_INPUT_.

--- --- ---

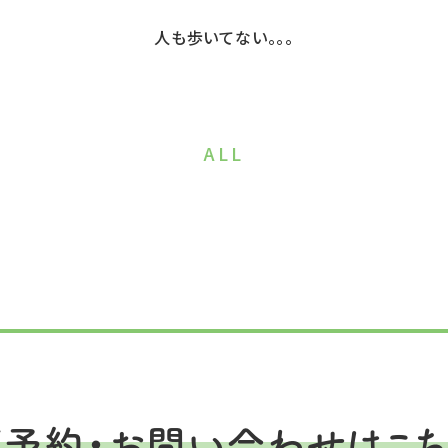
人も歩いてない。。。
ALL
ご予約・お問い合わせはこち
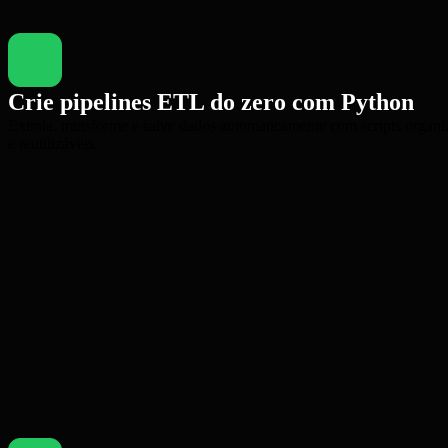
Crie pipelines ETL do zero com Python
Extraia, transforme e salve dados automaticamente com scripts organ
e reutilizáveis.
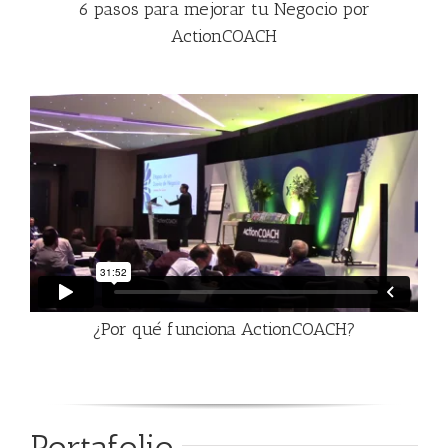
6 pasos para mejorar tu Negocio por
ActionCOACH
¿Por qué funciona ActionCOACH?
Portafolio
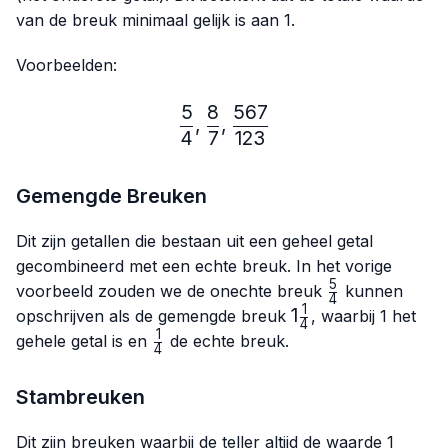
van de breuk minimaal gelijk is aan 1.
Voorbeelden:
5
8
567
\frac{5}{4},\frac{8}{7},
,
,
4
7
123
Gemengde Breuken
Dit zijn getallen die bestaan uit een geheel getal
gecombineerd met een echte breuk. In het vorige
5
\frac{5}
voorbeeld zouden we de onechte breuk
kunnen
4
{4}
1
1\frac{1}
1
opschrijven als de gemengde breuk
, waarbij 1 het
4
{4}
1
\frac{1}
gehele getal is en
de echte breuk.
4
{4}
Stambreuken
Dit zijn breuken waarbij de teller altijd de waarde 1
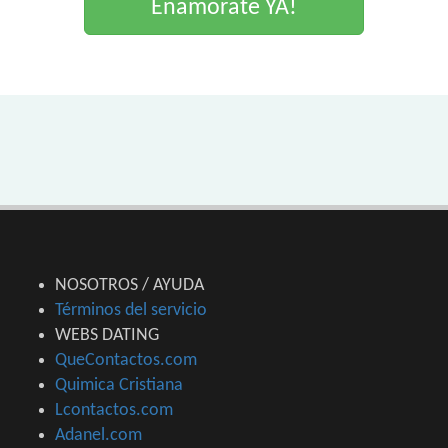
Enamorate YA!
NOSOTROS / AYUDA
Términos del servicio
WEBS DATING
QueContactos.com
Quimica Cristiana
Lcontactos.com
Adanel.com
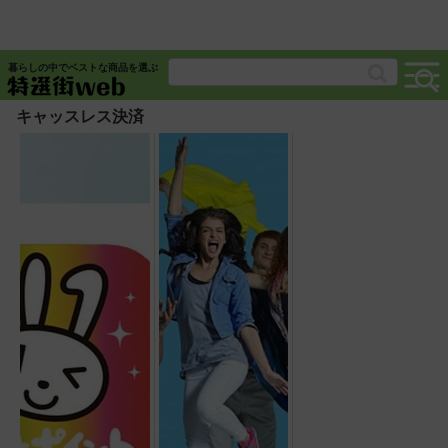
暮らしの中でベストな商品を選ぶ
キャッスレス決済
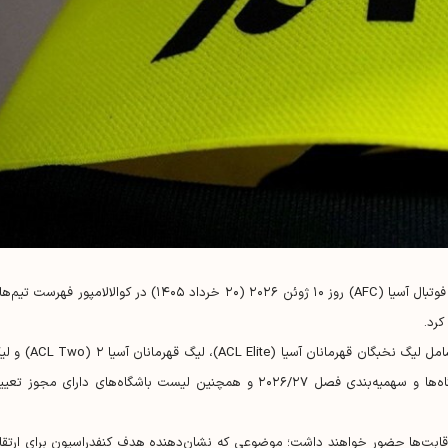
به نقل از سایت کنفدراسیون فوتبال آسیا AFC، کنفدراسیون فوتبال آسیا (AFC) روز ۱۰ ژوئن ۲۰۲۶ (۲۰ خرداد ۱۴۰۵) در کوالالامپور فهرست
این فهرست مربوط به سه رقابت جدید و توسعه‌یافته آسیا شامل لیگ نخبگان قهرمانان آسیا (ACL Elite)، 
چلنج آسیا (ACGL™) است که بر اساس مقررات ورود باشگاه‌ها و سهمیه‌بندی فصل ۲۰۲۶/۲۷ و همچنین لیست باشگاه‌های دارای مجوز ت
باشگاه از ۳۸ فدراسیون عضو AFC در این رقابت‌ها حضور خواهند داشت؛ موضوعی که نشان‌دهنده هدف کنفدراسیون برای ارتق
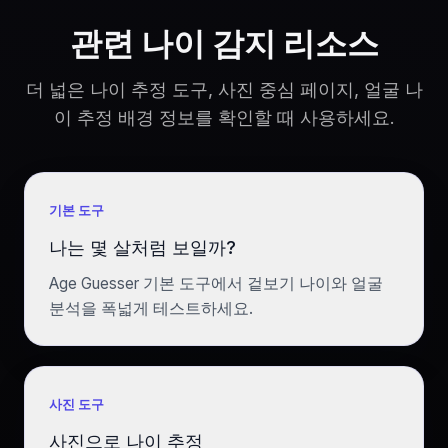
관련 나이 감지 리소스
더 넓은 나이 추정 도구, 사진 중심 페이지, 얼굴 나
이 추정 배경 정보를 확인할 때 사용하세요.
기본 도구
나는 몇 살처럼 보일까?
Age Guesser 기본 도구에서 겉보기 나이와 얼굴
분석을 폭넓게 테스트하세요.
사진 도구
사진으로 나이 추정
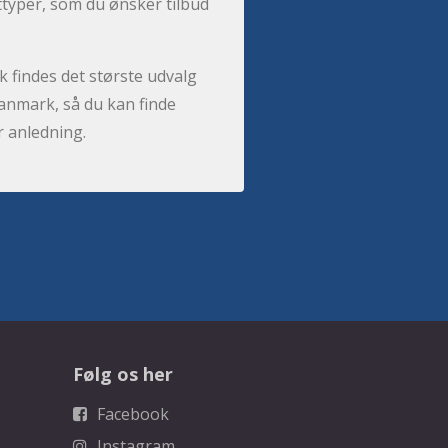
sttyper, som du ønsker tilbud
 findes det største udvalg
anmark, så du kan finde
r anledning.
Følg os her
Facebook
Instagram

--- --- ---

_DIRECTIONS FOR THIS TASK_.
Please return the lines of the data unchanged, starting at the line that contains "van de breuk minimaal gelijk is aan 1." and ending at the line that contains "Stambreuken", with both of those lines included.

_RESPONSE_.
van de breuk minimaal gelijk is aan 1.
Voorbeelden:
5
8
567
\frac{5}{4},\frac{8}{7},
,
,
4
7
123
Gemengde Breuken
Dit zijn getallen die bestaan uit een geheel getal
gecombineerd met een echte breuk. In het vorige
5
\frac{5}
voorbeeld zouden we de onechte breuk
kunnen
4
{4}
1
1\frac{1}
1
opschrijven als de gemengde breuk
, waarbij 1 het
4
{4}
1
\frac{1}
gehele getal is en
de echte breuk.
4
{4}
Stambreuken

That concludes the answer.